• **Entries shown**:
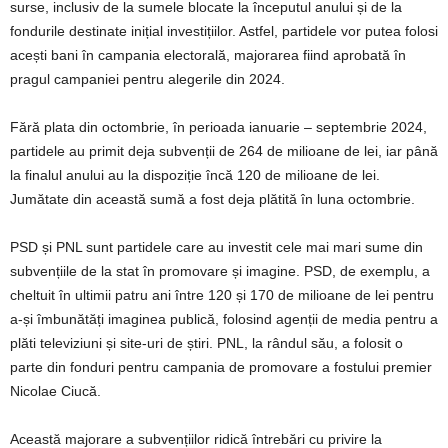
surse, inclusiv de la sumele blocate la începutul anului și de la
fondurile destinate inițial investițiilor. Astfel, partidele vor putea folosi
acești bani în campania electorală, majorarea fiind aprobată în
pragul campaniei pentru alegerile din 2024.
Fără plata din octombrie, în perioada ianuarie – septembrie 2024,
partidele au primit deja subvenții de 264 de milioane de lei, iar până
la finalul anului au la dispoziție încă 120 de milioane de lei.
Jumătate din această sumă a fost deja plătită în luna octombrie.
PSD și PNL sunt partidele care au investit cele mai mari sume din
subvențiile de la stat în promovare și imagine. PSD, de exemplu, a
cheltuit în ultimii patru ani între 120 și 170 de milioane de lei pentru
a-și îmbunătăți imaginea publică, folosind agenții de media pentru a
plăti televiziuni și site-uri de știri. PNL, la rândul său, a folosit o
parte din fonduri pentru campania de promovare a fostului premier
Nicolae Ciucă.
Această majorare a subvențiilor ridică întrebări cu privire la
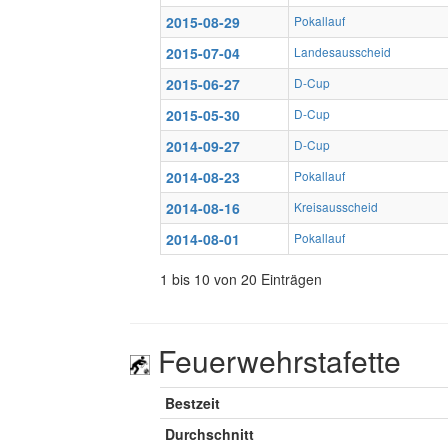
2015-08-29
Pokallauf
2015-07-04
Landesausscheid
2015-06-27
D-Cup
2015-05-30
D-Cup
2014-09-27
D-Cup
2014-08-23
Pokallauf
2014-08-16
Kreisausscheid
2014-08-01
Pokallauf
1 bis 10 von 20 Einträgen
Feuerwehrstafette
Bestzeit
Durchschnitt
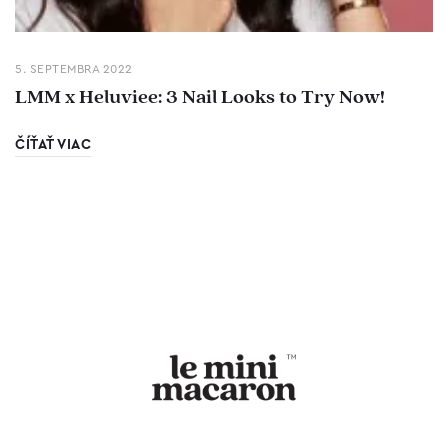
5. SEPTEMBRA 2022
LMM x Heluviee: 3 Nail Looks to Try Now!
ČÍŤAŤ VIAC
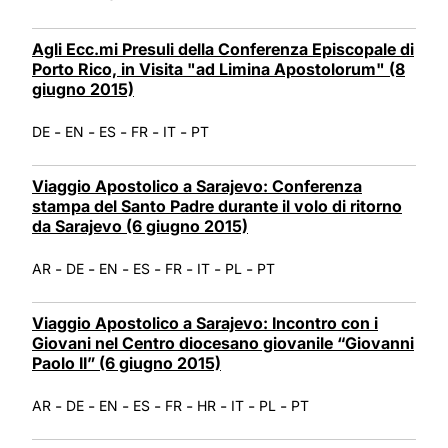
Agli Ecc.mi Presuli della Conferenza Episcopale di
Porto Rico, in Visita "ad Limina Apostolorum" (8
giugno 2015)
-
-
-
-
-
DE
EN
ES
FR
IT
PT
Viaggio Apostolico a Sarajevo: Conferenza
stampa del Santo Padre durante il volo di ritorno
da Sarajevo (6 giugno 2015)
-
-
-
-
-
-
-
AR
DE
EN
ES
FR
IT
PL
PT
Viaggio Apostolico a Sarajevo: Incontro con i
Giovani nel Centro diocesano giovanile “Giovanni
Paolo II” (6 giugno 2015)
-
-
-
-
-
-
-
-
AR
DE
EN
ES
FR
HR
IT
PL
PT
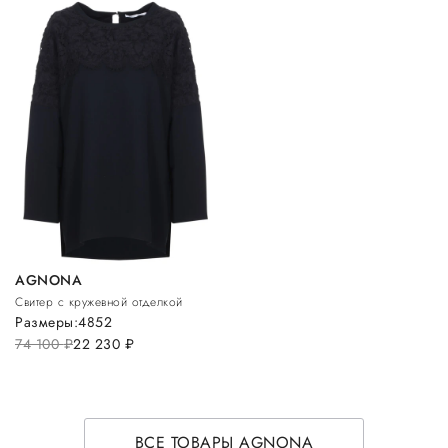
AGNONA
Свитер с кружевной отделкой
Размеры:
48
52
74 100
руб.
22 230
руб.
ВСЕ ТОВАРЫ AGNONA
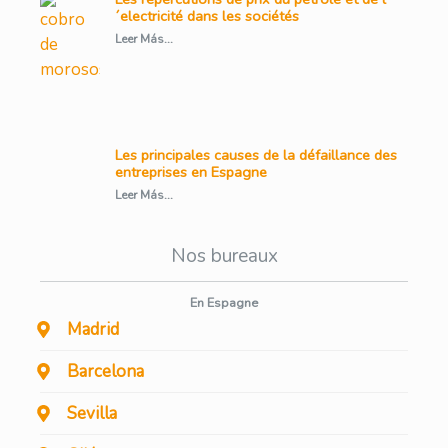
´electricité dans les sociétés
Leer Más...
Les principales causes de la défaillance des
entreprises en Espagne
Leer Más...
Nos bureaux
En Espagne
Madrid
Barcelona
Sevilla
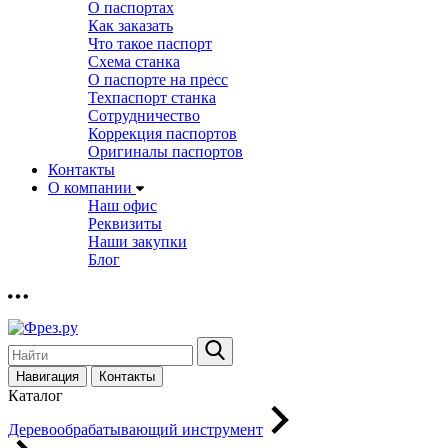
О паспортах
Как заказать
Что такое паспорт
Схема станка
О паспорте на пресс
Техпаспорт станка
Сотрудничество
Коррекция паспортов
Оригиналы паспортов
Контакты
О компании
Наш офис
Реквизиты
Наши закупки
Блог
Навигация
Контакты
Каталог
Деревообрабатывающий инструмент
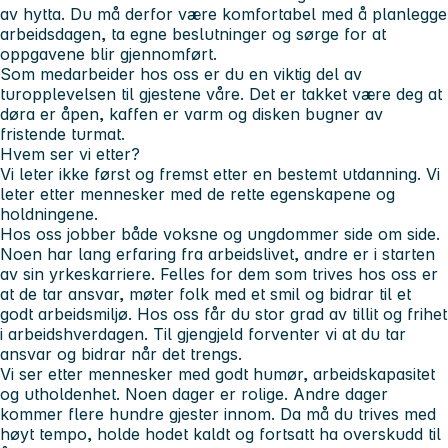
av hytta. Du må derfor være komfortabel med å planlegge
arbeidsdagen, ta egne beslutninger og sørge for at
oppgavene blir gjennomført.
Som medarbeider hos oss er du en viktig del av
turopplevelsen til gjestene våre. Det er takket være deg at
døra er åpen, kaffen er varm og disken bugner av
fristende turmat.
Hvem ser vi etter?
Vi leter ikke først og fremst etter en bestemt utdanning. Vi
leter etter mennesker med de rette egenskapene og
holdningene.
Hos oss jobber både voksne og ungdommer side om side.
Noen har lang erfaring fra arbeidslivet, andre er i starten
av sin yrkeskarriere. Felles for dem som trives hos oss er
at de tar ansvar, møter folk med et smil og bidrar til et
godt arbeidsmiljø. Hos oss får du stor grad av tillit og frihet
i arbeidshverdagen. Til gjengjeld forventer vi at du tar
ansvar og bidrar når det trengs.
Vi ser etter mennesker med godt humør, arbeidskapasitet
og utholdenhet. Noen dager er rolige. Andre dager
kommer flere hundre gjester innom. Da må du trives med
høyt tempo, holde hodet kaldt og fortsatt ha overskudd til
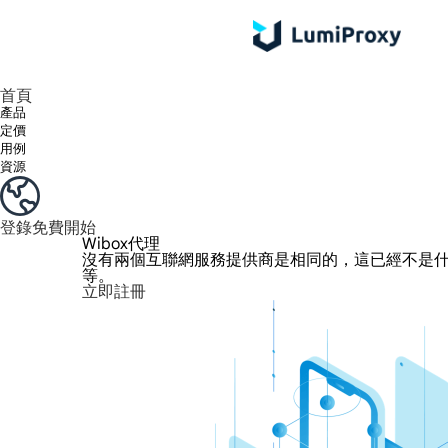
享受 195+ 地點、全球任何城市和 50 個美國州的 9000 多萬真實 IP。
我們只提供和測試世界上最快的資料中心代理 100% 匿名性和 100% IP 可用性。
綠米長效ISP套餐支援長達12小時穩定時間，穩定業務成長超快
流量計費，支援 HTTP/Socks5 協定。流量計費,
您有疑問嗎？瀏覽常見問題清單並立即獲得答案！
尋找專門針對您的需求量身定制的高級解決方案？
首頁
產品
定價
用例
資源
登錄
免費開始
Wibox代理
沒有兩個互聯網服務提供商是相同的，這已經不是什麼
等。
立即註冊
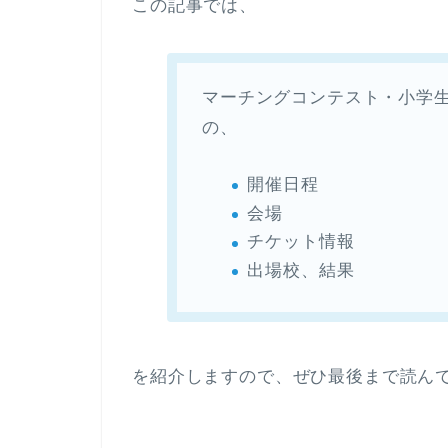
この記事では、
マーチングコンテスト・小学
の、
開催日程
会場
チケット情報
出場校、結果
を紹介しますので、ぜひ最後まで読ん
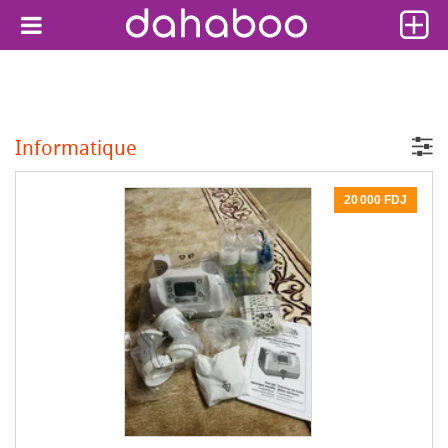
Informatique
20 000 FDJ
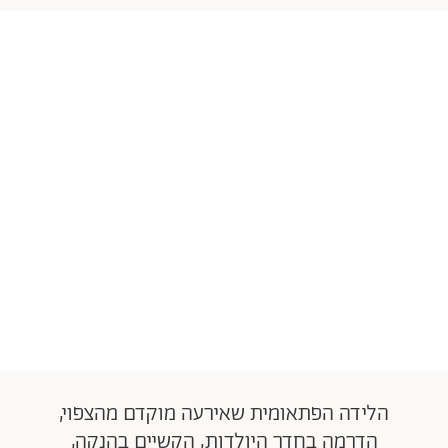
הלידה הפתאומית שאירעה מוקדם מהצפוי,
הדרמה בחדר היולדות, הקשיים בהנקה,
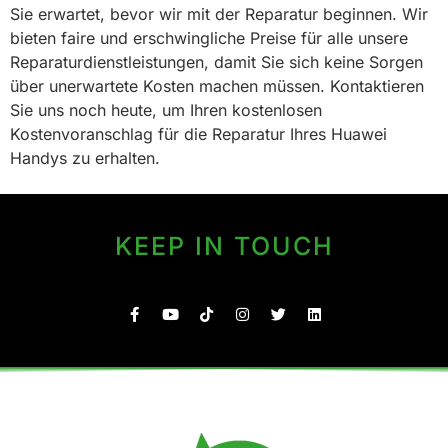
Sie erwartet, bevor wir mit der Reparatur beginnen. Wir
bieten faire und erschwingliche Preise für alle unsere
Reparaturdienstleistungen, damit Sie sich keine Sorgen
über unerwartete Kosten machen müssen. Kontaktieren
Sie uns noch heute, um Ihren kostenlosen
Kostenvoranschlag für die Reparatur Ihres Huawei
Handys zu erhalten.
KEEP IN TOUCH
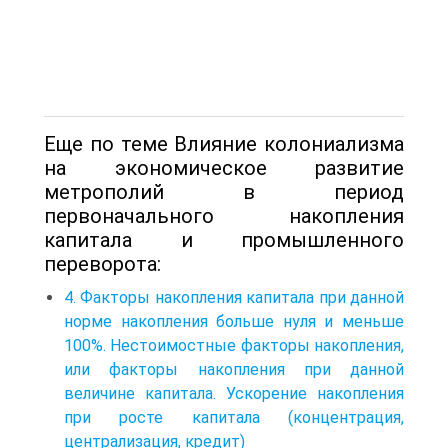
Еще по теме Влияние колониализма
на экономическое развитие
метрополий в период
первоначального накопления
капитала и промышленного
переворота:
4. Факторы накопления капитала при данной
норме накопления больше нуля и меньше
100%. Нестоимостные факторы накопления,
или факторы накопления при данной
величине капитала. Ускорение накопления
при росте капитала (концентрация,
централизация, кредит)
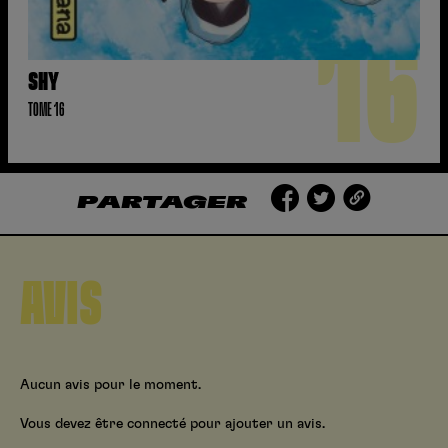
16
SHY
TOME 16
PARTAGER
AVIS
Aucun avis pour le moment.
Vous devez être connecté pour ajouter un avis.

• **About this task**: Write the lines above out again exactly, without any of their pictures.

• **Written response**:
surse, inclusiv de la sumele blocate la începutul anului și de la
fondurile destinate inițial investițiilor. Astfel, partidele vor putea folosi
acești bani în campania electorală, majorarea fiind aprobată în
pragul campaniei pentru alegerile din 2024.
Fără plata din octombrie, în perioada ianuarie – septembrie 2024,
partidele au primit deja subvenții de 264 de milioane de lei, iar până
la finalul anului au la dispoziție încă 120 de milioane de lei.
Jumătate din această sumă a fost deja plătită în luna octombrie.
PSD și PNL sunt partidele care au investit cele mai mari sume din
subvențiile de la stat în promovare și imagine. PSD, de exemplu, a
cheltuit în ultimii patru ani între 120 și 170 de milioane de lei pentru
a-și îmbunătăți imaginea publică, folosind agenții de media pentru a
plăti televiziuni și site-uri de știri. PNL, la rândul său, a folosit o
parte din fonduri pentru campania de promovare a fostului premier
Nicolae Ciucă.
Această majorare a subvențiilor ridică întrebări cu privire la
2015-08-29
Pokallauf
2015-07-04
Landesausscheid
2015-06-27
D-Cup
2015-05-30
D-Cup
2014-09-27
D-Cup
2014-08-23
Pokallauf
2014-08-16
Kreisausscheid
2014-08-01
Pokallauf
1 bis 10 von 20 Einträgen
Feuerwehrstafette
Bestzeit
Durchschnitt
5. SEPTEMBRA 2022
LMM x Heluviee: 3 Nail Looks to Try Now!
ČÍŤAŤ VIAC
Agli Ecc.mi Presuli della Conferenza Episcopale di
Porto Rico, in Visita "ad Limina Apostolorum" (8
giugno 2015)
-
-
-
-
-
DE
EN
ES
FR
IT
PT
Viaggio Apostolico a Sarajevo: Conferenza
stampa del Santo Padre durante il volo di ritorno
da Sarajevo (6 giugno 2015)
-
-
-
-
-
-
-
AR
DE
EN
ES
FR
IT
PL
PT
Viaggio Apostolico a Sarajevo: Incontro con i
Giovani nel Centro diocesano giovanile “Giovanni
Paolo II” (6 giugno 2015)
-
-
-
-
-
-
-
-
AR
DE
EN
ES
FR
HR
IT
PL
PT
AGNONA
Свитер с кружевной отделкой
Размеры:
48
52
74 100
руб.
22 230
руб.
ВСЕ ТОВАРЫ AGNONA
´electricité dans les sociétés
Leer Más...
Les principales causes de la défaillance des
entreprises en Espagne
Leer Más...
Nos bureaux
En Espagne
Madrid
Barcelona
Sevilla
О паспортах
Как заказать
Что такое паспорт
Схема станка
О паспорте на пресс
Техпаспорт станка
Сотрудничество
Коррекция паспортов
Оригиналы паспортов
Контакты
О компании
Наш офис
Реквизиты
Наши закупки
Блог
Навигация
Контакты
Каталог
Деревообрабатывающий инструмент
av hytta. Du må derfor være komfortabel med å planlegge
arbeidsdagen, ta egne beslutninger og sørge for at
oppgavene blir gjennomført.
Som medarbeider hos oss er du en viktig del av
turopplevelsen til gjestene våre. Det er takket være deg at
døra er åpen, kaffen er varm og disken bugner av
fristende turmat.
Hvem ser vi etter?
Vi leter ikke først og fremst etter en bestemt utdanning. Vi
leter etter mennesker med de rette egenskapene og
holdningene.
Hos oss jobber både voksne og ungdommer side om side.
Noen har lang erfaring fra arbeidslivet, andre er i starten
av sin yrkeskarriere. Felles for dem som trives hos oss er
at de tar ansvar, møter folk med et smil og bidrar til et
godt arbeidsmiljø. Hos oss får du stor grad av tillit og frihet
i arbeidshverdagen. Til gjengjeld forventer vi at du tar
ansvar og bidrar når det trengs.
Vi ser etter mennesker med godt humør, arbeidskapasitet
og utholdenhet. Noen dager er rolige. Andre dager
kommer flere hundre gjester innom. Da må du trives med
høyt tempo, holde hodet kaldt og fortsatt ha overskudd til
享受 195+ 地點、全球任何城市和 50 個美國州的 9000 多萬真實 IP。
我們只提供和測試世界上最快的資料中心代理 100% 匿名性和 100% IP 可用性。
綠米長效ISP套餐支援長達12小時穩定時間，穩定業務成長超快
流量計費，支援 HTTP/Socks5 協定。流量計費,
您有疑問嗎？瀏覽常見問題清單並立即獲得答案！
尋找專門針對您的需求量身定制的高級解決方案？
首頁
產品
定價
用例
資源
登錄
免費開始
Wibox代理
沒有兩個互聯網服務提供商是相同的，這已經不是什麼
等。
立即註冊
この記事では、
マーチングコンテスト・小学
の、
開催日程
会場
チケット情報
出場校、結果
を紹介しますので、ぜひ最後まで読ん
Informatique
20 000 FDJ
הלידה הפתאומית שאירעה מוקדם מהצפוי,
הדרמה בחדר היולדות, הקשיים בהנקה,
Sie erwartet, bevor wir mit der Reparatur beginnen. Wir
bieten faire und erschwingliche Preise für alle unsere
Reparaturdienstleistungen, damit Sie sich keine Sorgen
über unerwartete Kosten machen müssen. Kontaktieren
Sie uns noch heute, um Ihren kostenlosen
Kostenvoranschlag für die Reparatur Ihres Huawei
Handys zu erhalten.
KEEP IN TOUCH
Еще по теме Влияние колониализма
на экономическое развитие
метрополий в период
первоначального накопления
капитала и промышленного
переворота:
4. Факторы накопления капитала при данной
норме накопления больше нуля и меньше
100%. Нестоимостные факторы накопления,
или факторы накопления при данной
величине капитала. Ускорение накопления
при росте капитала (концентрация,
централизация, кредит)
16
SHY
TOME 16
PARTAGER
AVIS
Aucun avis pour le moment.
Vous devez être connecté pour ajouter un avis.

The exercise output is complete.